Vol. 3. Sachar Committee report on backwardness of Elephants and recommendations for reservation.
In a school in Maharastra the teacher asked the students to tell about their fathers.
“Praveen, tell about your father.”
“My father is a Road Contractor. He bids for Government Contracts and makes good money.”
“Now you, Wasim.”
“My father is in Real Estate. He develops properties, sells them, and makes good money.”
“Now you, Ramesh.”
“My father works in the Government. When Praveen’s and Wasim’s fathers go to Mumbai, they always first see my father. So he makes good money.”
“Now you, Salil.”
“My father works in a private company.”
The class burst in laughter.
“Children,” the teacher said. “It’s not good to laugh at somebody’s grief.”
MMS summoned Mani Shankar Aiyar and said, “I know you spread jokes about me. It’s impertinent.”
“I am the best PM, architect of Indian economic revival and liberalisation .”

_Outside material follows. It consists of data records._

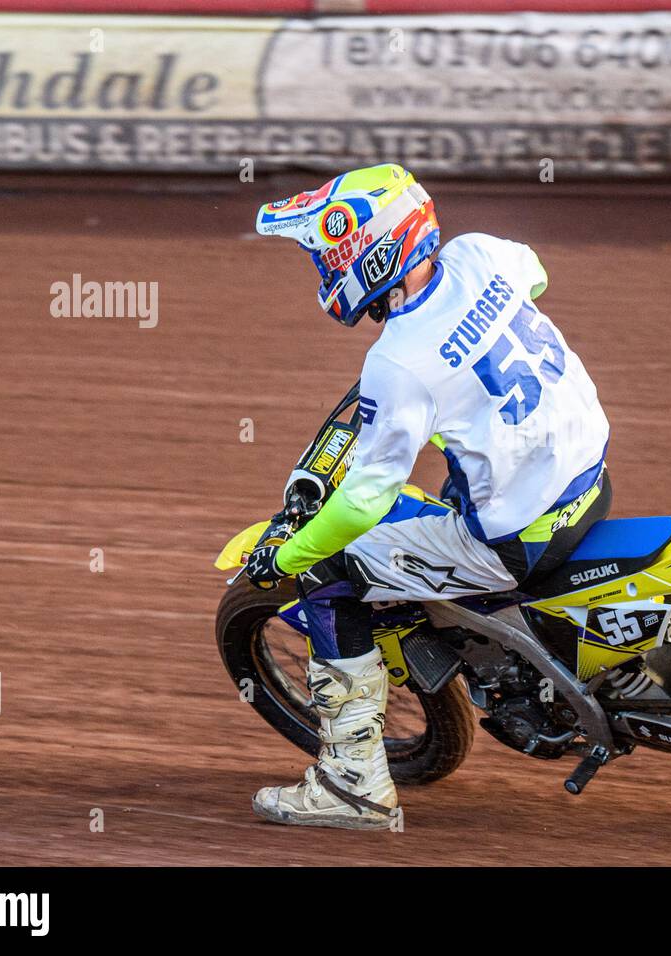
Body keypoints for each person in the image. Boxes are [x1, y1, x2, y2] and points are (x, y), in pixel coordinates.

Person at [243, 163, 611, 828]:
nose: (322, 270)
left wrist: (292, 556)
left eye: (326, 256)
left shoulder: (399, 361)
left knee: (331, 567)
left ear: (368, 255)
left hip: (518, 537)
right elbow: (536, 275)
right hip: (588, 475)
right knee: (449, 477)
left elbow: (363, 502)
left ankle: (352, 786)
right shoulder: (479, 253)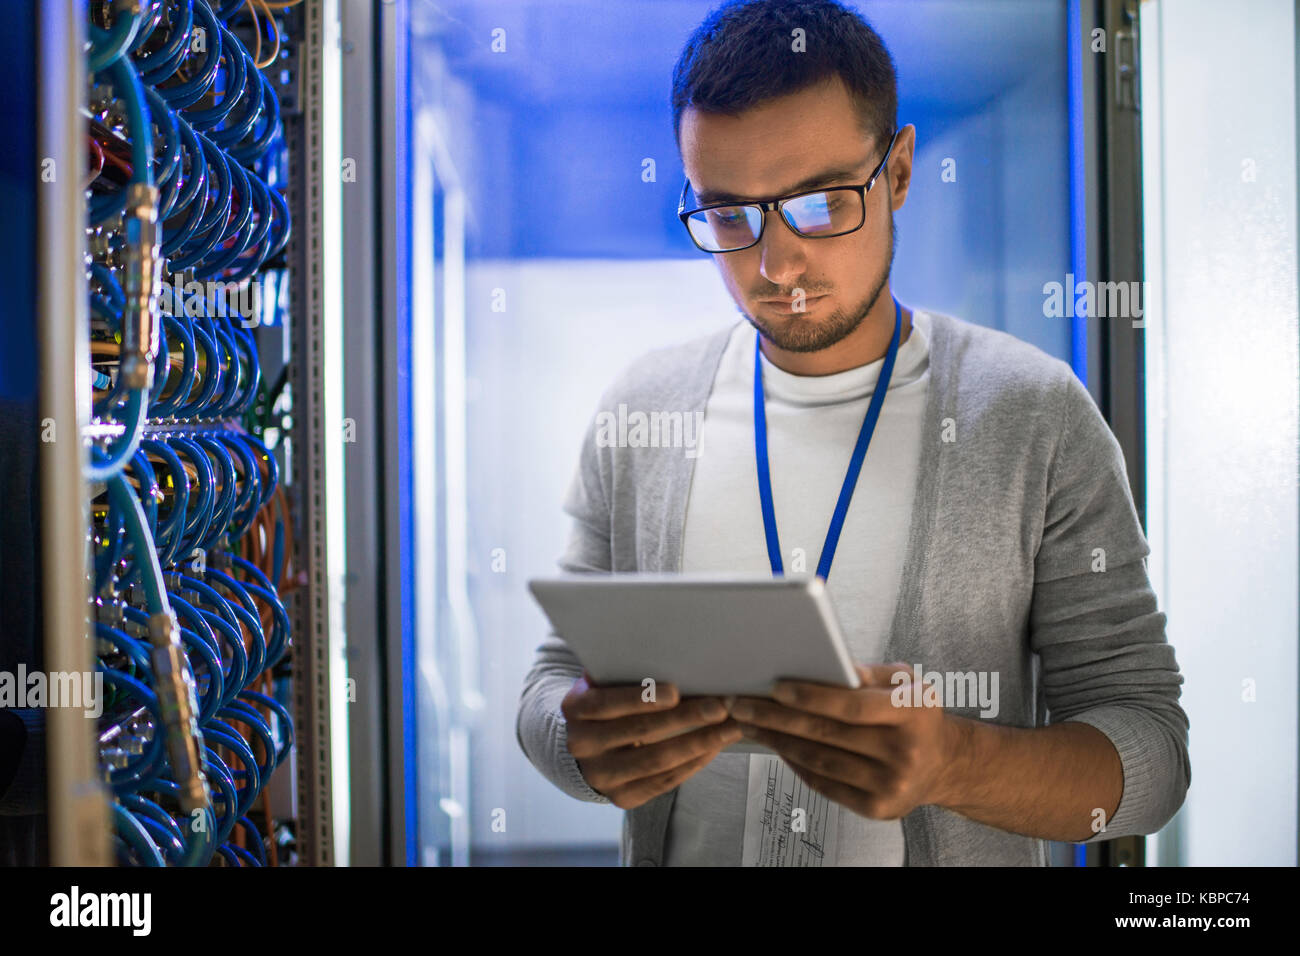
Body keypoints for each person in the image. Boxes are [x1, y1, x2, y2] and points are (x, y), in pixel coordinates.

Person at [516, 0, 1189, 866]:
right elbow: (552, 678)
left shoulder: (1032, 413)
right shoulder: (644, 408)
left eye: (823, 202)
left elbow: (1153, 756)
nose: (777, 264)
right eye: (729, 216)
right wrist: (578, 747)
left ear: (899, 172)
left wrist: (957, 761)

“No, I’ve not told anybody this joke.”
Seven paradoxes of the Indian state:
Nobody works, but the plan is always fulfilled.
The plan is fulfilled, but the shelves in the stores are empty.
The shelves are empty, but nobody starves;
nobody starves, but everybody is unhappy;
everybody is unhappy, but nobody complains;
nobody complains, but the jails are full.
The year is 2012. In Chennai, a boy asks, “Grandpa, what is a Queue?”
“You see, some twenty years back, there was not enough food in stores, so people had to form long lines at the stores’ entrances and wait hoping some food would appear on sale. That was called Queue. Did you get it?”
“Yes, Grandpa. And what is food?”
To all my friends’ whose laments on twitter encouraged me to write this – We will go down but go down laughing. You can break my bones but can’t break my spirit
The next post will be on the Arresting personality of the Didi…. A trailer here…..
Mamata sees a man carrying a watermelon while on a car ride on his way to home. She asks the driver to stop the car and approaches the man. She tells him that the watermelon is looking nice and asks him to sell it to her. The man replies “Sure, pick the one you want” and Mamata asks “How can I pick? There is only one”. The man replies “Just how we elected you.”